Sigh. Enter Liberal Twist Around number 7.
I'm not arguing to shut down a program. I'm arguing *against* the creation of a new program that others are arguing for. Can you see the difference? I'm arguing against increasing spending on something that has never been shown to ever have a single positive benefit. The burden is on those who are arguing for this universal birth control idea to show that it's something worth funding. Not the other way around...
Sheesh!
What' staggering about this is that no one has countered my argument that increased availability to birth control has never been shown to decrease the rate of children born to poor single mothers in this country. Not one person has countered that. Zero. Zip. Nada.

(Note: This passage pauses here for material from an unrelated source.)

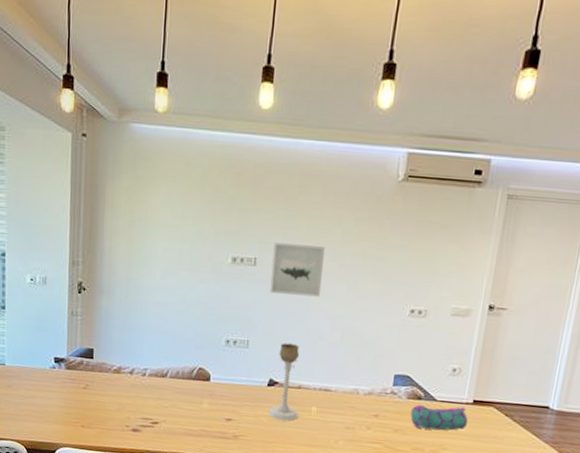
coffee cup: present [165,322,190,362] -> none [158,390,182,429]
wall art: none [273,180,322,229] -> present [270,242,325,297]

Yet Smash continues to argue that we should do it anyway. I'm just trying to figure out why he thinks that's a good idea. Again. I think that the determinating factor for funding something like this is measurable results. I think that *all* federal funding should be based on that criteria. If you create a program to do something (and every program should have some purpose, right?), you should be measuring the success of the program and determining if it's having the effect it's supposed to have. Far too often, that part is just kinda ignored. The result of which is that we end up with a huge government with tons of programs that don't do what they were intended to do, and seem to exist purely for the sake of existing.
Silly me for arguing against the creation of yet another one. Now. If you can state exactly what the purpose of this program would be and then show facts and data that this program would fullfill that purpose, I'd gladly reconsider my position. But we've already had that discussion, and no one has been able to do it yet. Coming in at the end of the discussion and proclaiming that we should do it because, well... we can and people would use it, kinda misses the whole point.